Nehmen Sie sich einen Stapel vor (am besten vom Schreibtisch, das befreit!), und sortieren Sie die Unterlagen:

  • Was kann weg? (Untersuchungen haben ergeben, dass nur 3 % aller Dokumente, die aufbewahrt werden, weil sie vielleicht noch einmal wichtig werden könnten, tatsächlich je wieder gebraucht werden!).
  • Mehrseitige Dokumente heften Sie zusammen oder legen sie in Sichthüllen ein. Ungeeignet sind Büroklammern, weil sie sich verhaken.

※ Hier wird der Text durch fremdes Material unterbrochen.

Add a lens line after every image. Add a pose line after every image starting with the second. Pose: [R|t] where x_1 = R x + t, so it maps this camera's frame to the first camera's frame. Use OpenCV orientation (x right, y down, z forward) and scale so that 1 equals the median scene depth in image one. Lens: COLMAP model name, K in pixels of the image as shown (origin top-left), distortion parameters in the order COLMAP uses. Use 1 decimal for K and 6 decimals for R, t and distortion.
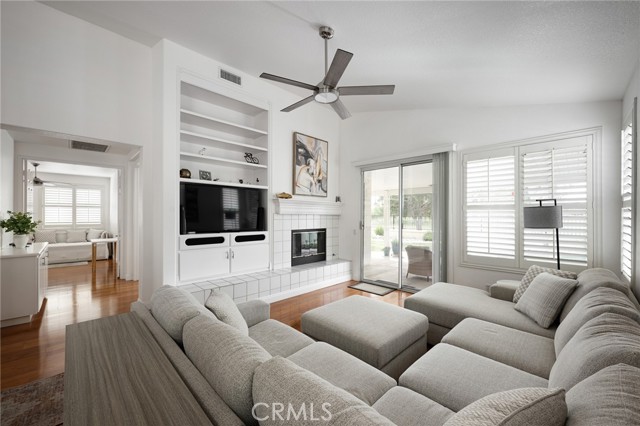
lens RADIAL K [[255.3, 0, 319.8], [0, 255.3, 213.3], [0, 0, 1]] dist [-0.004564, -0.000404]
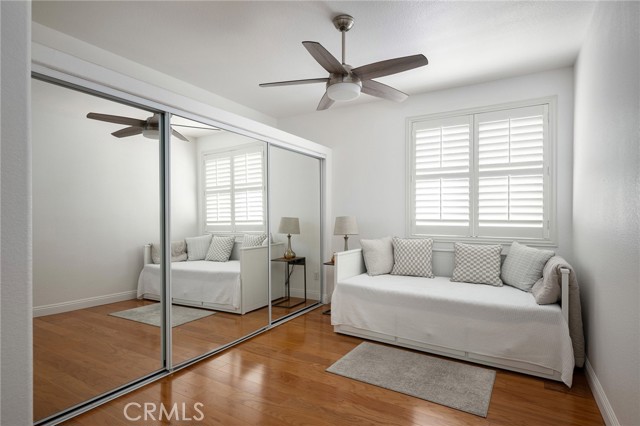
lens RADIAL K [[341.6, 0, 318.7], [0, 341.6, 213.4], [0, 0, 1]] dist [0.004508, 0.000392]
pose [[0.256647, 0.003175, -0.966500, -0.573001], [0.006781, 0.999964, 0.005086, 0.021299], [0.966482, -0.007859, 0.256616, 0.678665]]
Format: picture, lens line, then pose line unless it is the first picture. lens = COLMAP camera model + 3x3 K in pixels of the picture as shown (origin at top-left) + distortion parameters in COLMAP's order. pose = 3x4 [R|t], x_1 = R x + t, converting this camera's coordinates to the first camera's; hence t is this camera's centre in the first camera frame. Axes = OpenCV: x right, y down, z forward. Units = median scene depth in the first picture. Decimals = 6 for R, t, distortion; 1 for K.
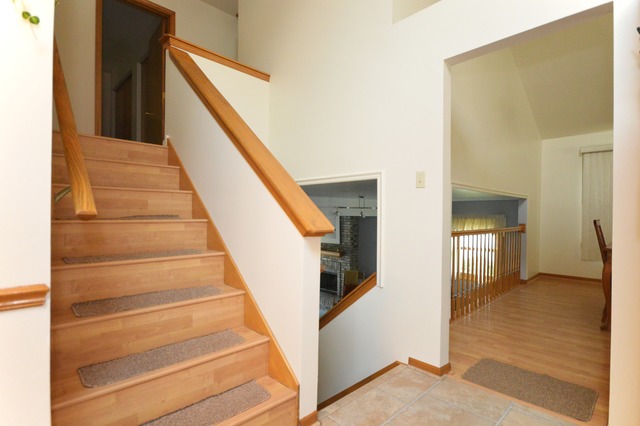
lens RADIAL K [[328.3, 0, 322.5], [0, 328.3, 214.1], [0, 0, 1]] dist [-0.001411, -0.000243]
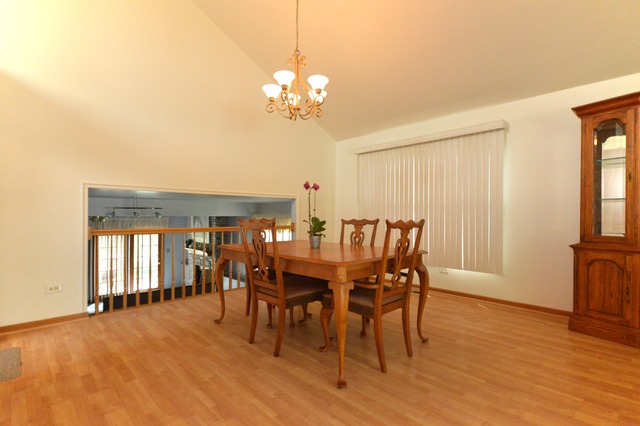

  • Bilden Sie Stapel, die den diversen Ablagebehältern entsprechen, und ordnen Sie alle Dokumente dem jeweils sinnvollsten Ablagebehälter zu (Ordner, Stehsammler etc.).
  • Erfassen Sie Stapel für Stapel die Dokumente in Ihrer Master-Liste, legen Sie sie ab, und räumen Sie den Behälter weg.

Wenn Sie dann noch Lust und Zeit haben: Nehmen Sie sich den nächsten Stapel vor. Viel Erfolg!